I really feel like lifestyle blogs are just an excuse people use nowadays so they can review anything and get invited to as many blog events as they can (feel free to challenge me on this). But once you’ve found your why, think about how you can drill down to find your niche. Bloggers with a specific niche tend to be more focused and actually have something to say.

Let go of being liked by everyone.

How often have you read a post where someone starts with an opinion and you think “this is such a great blog post” only for them to ditch their opinion by the end and finish it by being safe? It’s so frustrating as a reader. You’ll never be liked by everyone, so don’t let it stifle your creativity or your voice.
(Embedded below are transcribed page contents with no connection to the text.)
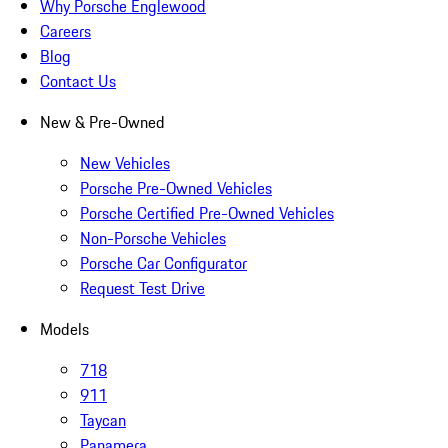
Why Porsche Englewood
Careers
Blog
Contact Us
New & Pre-Owned
New Vehicles
Porsche Pre-Owned Vehicles
Porsche Certified Pre-Owned Vehicles
Non-Porsche Vehicles
Porsche Car Configurator
Request Test Drive
Models
718
911
Taycan
Panamera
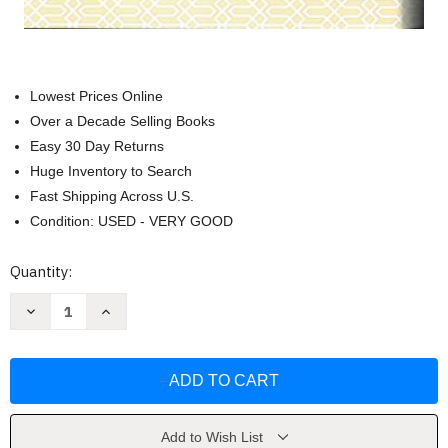
Lowest Prices Online
Over a Decade Selling Books
Easy 30 Day Returns
Huge Inventory to Search
Fast Shipping Across U.S.
Condition: USED - VERY GOOD
Current
Quantity:
Stock:
Decrease
Increase
Quantity
Quantity
of
of
Noble
Noble
Quran
Quran
by
by
Muhammad
Muhammad
Muhsin
Muhsin
Khan
Khan
Add to Wish List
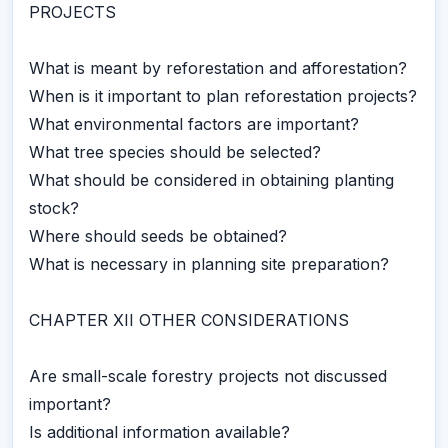
PROJECTS
What is meant by reforestation and afforestation?
When is it important to plan reforestation projects?
What environmental factors are important?
What tree species should be selected?
What should be considered in obtaining planting
stock?
Where should seeds be obtained?
What is necessary in planning site preparation?
CHAPTER XII OTHER CONSIDERATIONS
Are small-scale forestry projects not discussed
important?
Is additional information available?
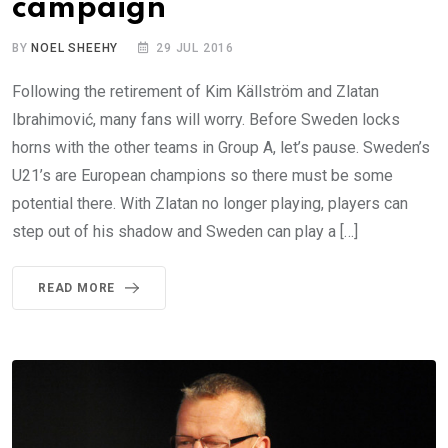
campaign
BY
NOEL SHEEHY
29 JUL 2016
Following the retirement of Kim Källström and Zlatan
Ibrahimović, many fans will worry. Before Sweden locks
horns with the other teams in Group A, let’s pause. Sweden’s
U21’s are European champions so there must be some
potential there. With Zlatan no longer playing, players can
step out of his shadow and Sweden can play a […]
READ MORE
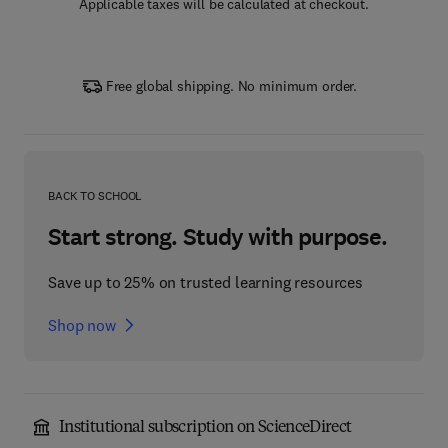
Applicable taxes will be calculated at checkout.
Free global shipping. No minimum order.
BACK TO SCHOOL
Start strong. Study with purpose.
Save up to 25% on trusted learning resources
Shop now
Institutional subscription on ScienceDirect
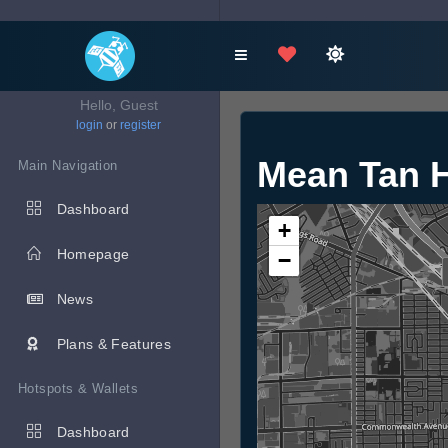
Hello, Guest
login
or
register
Mean Tan
Main Navigation
Dashboard
+
Homepage
−
News
Plans & Features
Hotspots & Wallets
Dashboard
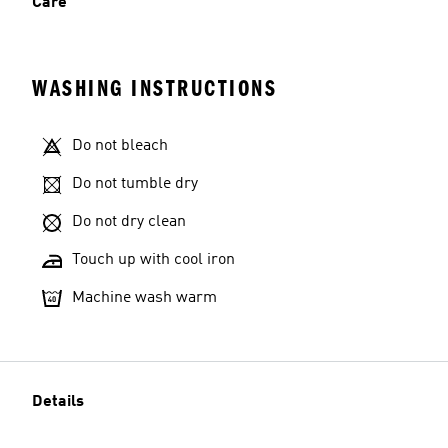
Care
WASHING INSTRUCTIONS
Do not bleach
Do not tumble dry
Do not dry clean
Touch up with cool iron
Machine wash warm
Details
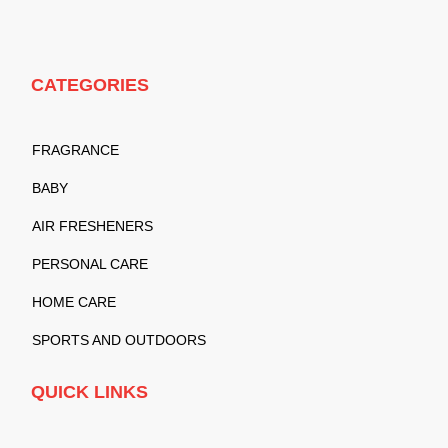
CATEGORIES
FRAGRANCE
BABY
AIR FRESHENERS
PERSONAL CARE
HOME CARE
SPORTS AND OUTDOORS
QUICK LINKS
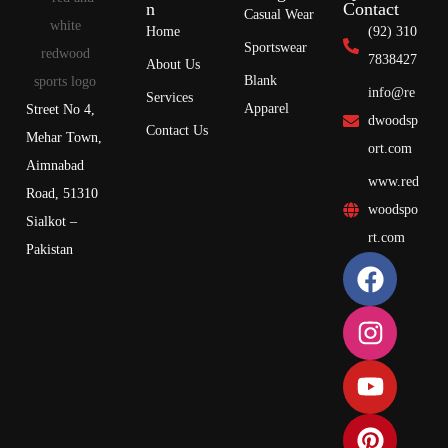
n
Contact
Casual Wear
Home
(92) 310
Sportswear
7838427
About Us
Blank
info@re
Services
Apparel
Street No 4,
dwoodsp
Contact Us
Mehar Town,
ort.com
Aimnabad
www.red
Road, 51310
woodspo
Sialkot –
rt.com
Pakistan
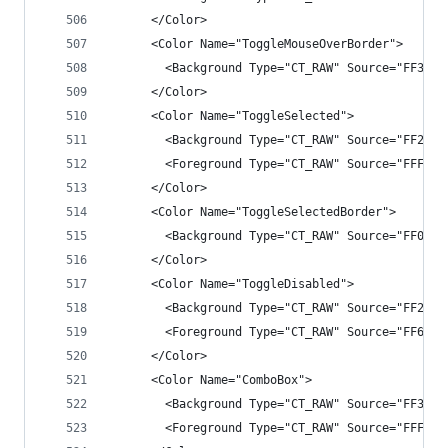
      </Color>
      <Color Name="ToggleMouseOverBorder">
        <Background Type="CT_RAW" Source="FF3E3E
      </Color>
      <Color Name="ToggleSelected">
        <Background Type="CT_RAW" Source="FF2525
        <Foreground Type="CT_RAW" Source="FFF1F1
      </Color>
      <Color Name="ToggleSelectedBorder">
        <Background Type="CT_RAW" Source="FF007A
      </Color>
      <Color Name="ToggleDisabled">
        <Background Type="CT_RAW" Source="FF2525
        <Foreground Type="CT_RAW" Source="FF6565
      </Color>
      <Color Name="ComboBox">
        <Background Type="CT_RAW" Source="FF3333
        <Foreground Type="CT_RAW" Source="FFF1F1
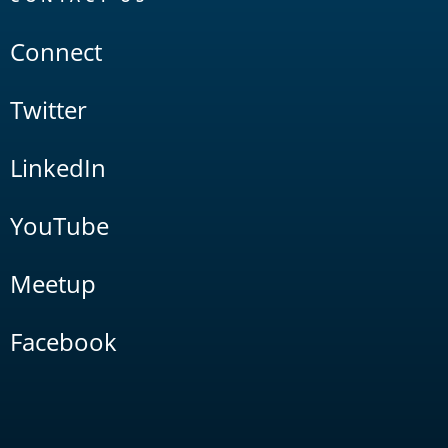
Connect
Twitter
LinkedIn
YouTube
Meetup
Facebook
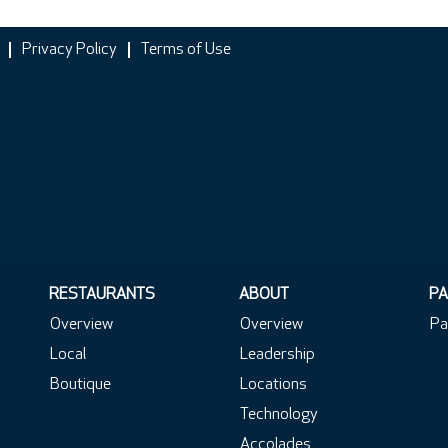
Privacy Policy
Terms of Use
RESTAURANTS
ABOUT
PA
Overview
Overview
Pa
Local
Leadership
Boutique
Locations
Technology
Accolades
Say something interesting.

Actually have an opinion and say something. Too often, once I’ve read one blog post on a topic I feel like I don’t need to read any others because they’re all saying the same thing or have the same opinion, which may be linked to this last point…

Be smart with monetizing your blog.

This is a biggie and probably deserves its own post entirely. I don’t like to criticize people making money from their blogs. But it seems too many people are following the same formula: sponsored posts, affiliate links, paid reviews. Bloggers are getting paid, yes, but killing their audience.

Sometimes I feel like brands have bloggers on strings, making them dance like puppets to the beat of their drum. It’s scary what you see some bloggers write reviews for—a lot of it so mundane that it really doesn’t need reviewing. Then you see the sponsored blog post for the same brand on 20 blogs, each one saying pretty much the exact same thing. Those blogs are like that free magazine that drops on my door mat every Thursday, full of ads. You know what I do with that…

Throw it in the bin.

When it comes to blogging, what does keeping it real mean to you?

3 comments

  1. It’s funny, you mention “LET GO OF BEING LIKED BY EVERYONE” and yet the irony is, that Gen Ys in particular are so focussed on being liked by everyone that they live and die by the like sword and criticise anyone without likes or shares of blog posts.

    They take no likes to mean that no one read the post. It doesn’t occur to them that people can read a post without liking or commenting on it. They also love to use it against people whose post they hated (been there had that happen) and it’s absolutely ridiculous and stupid to believe that it has to be about the likes. I think insecurity plays a MASSIVE part in this issue especially where women/girls are concerned.

    1. This is a great point, one that I haven’t really thought about because my interaction with Gen Y is so limited. I do wonder about the long-term ramifications in having so much of yourself out there (which does invite criticism) at such a young age. Makes me really glad we had none of it when I was growing up.

      It seems like every day, there is a teen suicide that comes as a result of public shaming, and that’s really sad. Things can feel so overwhelming at that age and those kids’ minds just are not prepared to let things roll off their backs. It’s really a very sad situation for today’s youth. I frankly don’t know how parents deal with the worry.

    2. Hey you raise a great point about Gen Ys and the need to be liked. It’s easy to forget that your site receives plenty of traffic and readers that may never choose to leave any form of comment.